# Discharge ink looks spotty...



## Nifty Prints (Nov 23, 2017)

Hi guys, so I have printed this shirt with discharge inks. I just did a wash test, to compare colors and test the durability. It seems "Spotty" to me. I get that the fuzz from the shirts will come through the print, but think this could be better for sure. Any ideas?
The shirt is a Bella Canvas 3001 CVC Midnight Heather Navy tee. 52% Cotton, and 48% Polyester.


----------



## NoXid (Apr 4, 2011)

The printed part doesn't look any "spottier" than the non-printed part. Looks like the heather pattern of the shirt, which is the 48% that is Polyester.

I have printed discharge inks, but only on 100% cotton. I've also printed regular water based inks on cotton/Poly blends and heathers. I would _expect_ the pigments in the discharge ink to color the Poly as well as the cotton, but it looks like it has not ... so perhaps my expectation is wrong? In any case, I think it looks "right" with the heather showing equally in the print and the background, so I'd call that "bug" a "feature" and move on.


----------



## TABOB (Feb 13, 2018)

This print looks as it should because of the polyester content.
The only way around it is using high density inks or plastisol. Both can be combined with discharge.


----------



## Nifty Prints (Nov 23, 2017)

NoXid said:


> The printed part doesn't look any "spottier" than the non-printed part. Looks like the heather pattern of the shirt, which is the 48% that is Polyester.
> 
> I have printed discharge inks, but only on 100% cotton. I've also printed regular water based inks on cotton/Poly blends and heathers. I would _expect_ the pigments in the discharge ink to color the Poly as well as the cotton, but it looks like it has not ... so perhaps my expectation is wrong? In any case, I think it looks "right" with the heather showing equally in the print and the background, so I'd call that "bug" a "feature" and move on.





NoXid said:


> The printed part doesn't look any "spottier" than the non-printed part. Looks like the heather pattern of the shirt, which is the 48% that is Polyester.
> 
> I have printed discharge inks, but only on 100% cotton. I've also printed regular water based inks on cotton/Poly blends and heathers. I would _expect_ the pigments in the discharge ink to color the Poly as well as the cotton, but it looks like it has not ... so perhaps my expectation is wrong? In any case, I think it looks "right" with the heather showing equally in the print and the background, so I'd call that "bug" a "feature" and move on.

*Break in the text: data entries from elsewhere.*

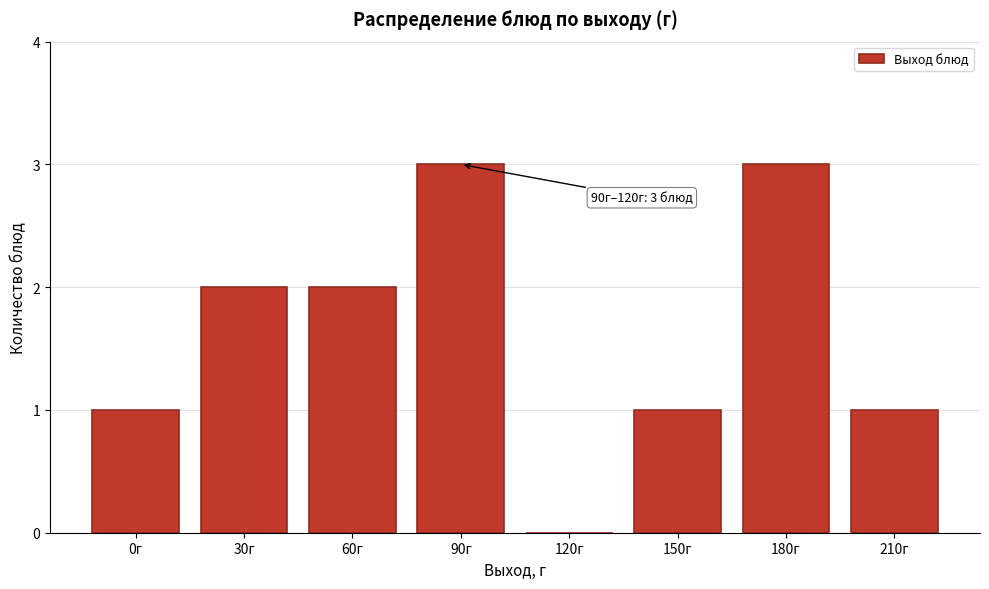

Reading right to left, list all the values displayed in this chart.

210г=1	180г=3	150г=1	120г=0	90г=3	60г=2	30г=2	0г=1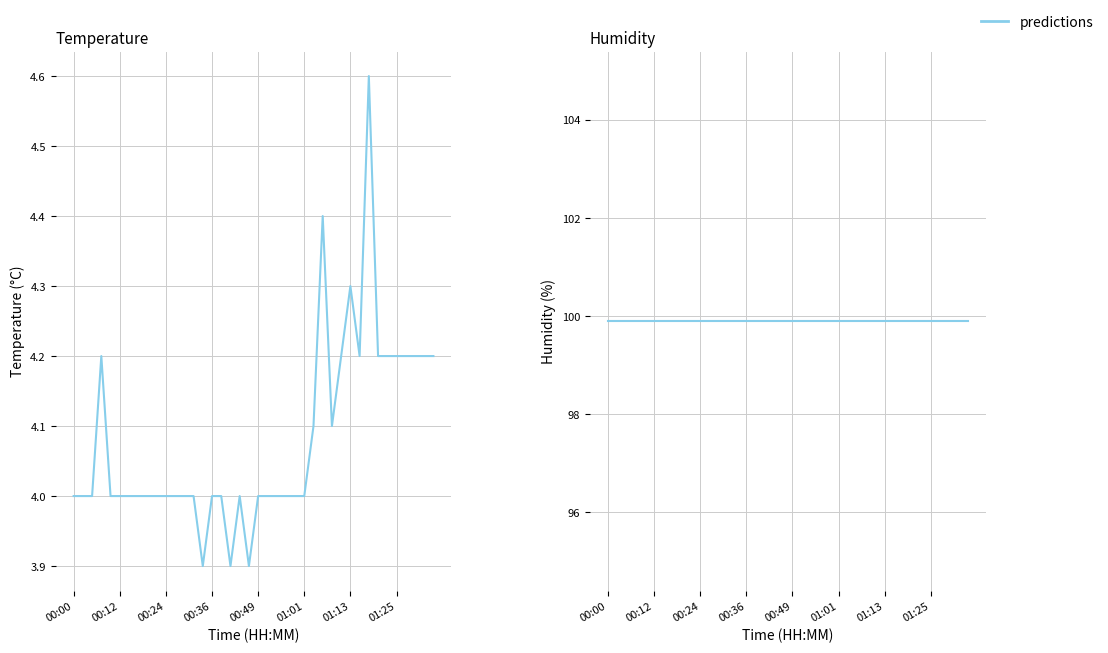

True or false: temperature and humidity cross at least once.

False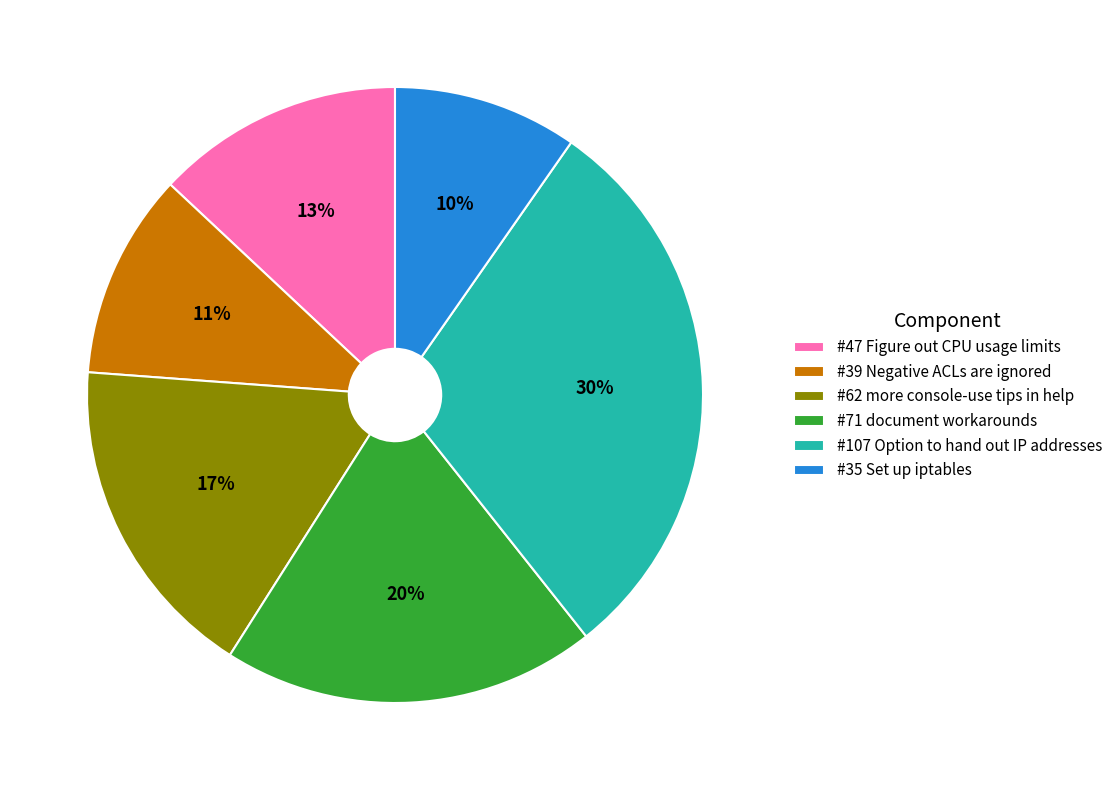

To the nearest percent, what percentage of the pie is #62 more console-use tips in help?

17%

I ended up running another test through the heater a couple times, and washing those. The end result being much better. I used a 130 mesh, and a push stroke. I think that ended up laying down so much ink that the cure time needed to be bumped way up. I will redo the screens on 160's and use a pull stroke so that less ink is laid down.


----------



## Nifty Prints (Nov 23, 2017)

TABOB said:


> This print looks as it should because of the polyester content.
> The only way around it is using high density inks or plastisol. Both can be combined with discharge.


I knew that I could get a better print using the discharge inks, and think the cure/dwell time needed to be bumped up. I hate plastisol inks lol, and only print with water based and discharge inks. The polyester does cause some textures in the print, but I think the problem with the test was just a heavy print (low mesh, and a push stroke), so I tested again, and with a longer dwell time, think I fixed the issue.


----------



## TABOB (Feb 13, 2018)

Nifty Prints said:


> The polyester does cause some textures in the print, but I think the problem with the test was just a heavy print (low mesh, and a push stroke), so I tested again, and with a longer dwell time, think I fixed the issue.


I can see the problem now...
It's hard to tell without seeing what the print looked like before washing.
The ink was obviously not cured enough in the first attempt.



Nifty Prints said:


> I hate plastisol inks lol, and only print with water based and discharge inks.


I use all of them... even silicone inks. They all have their applications. 
Plastisol can be left on the screens for years, and that's very useful for me.


----------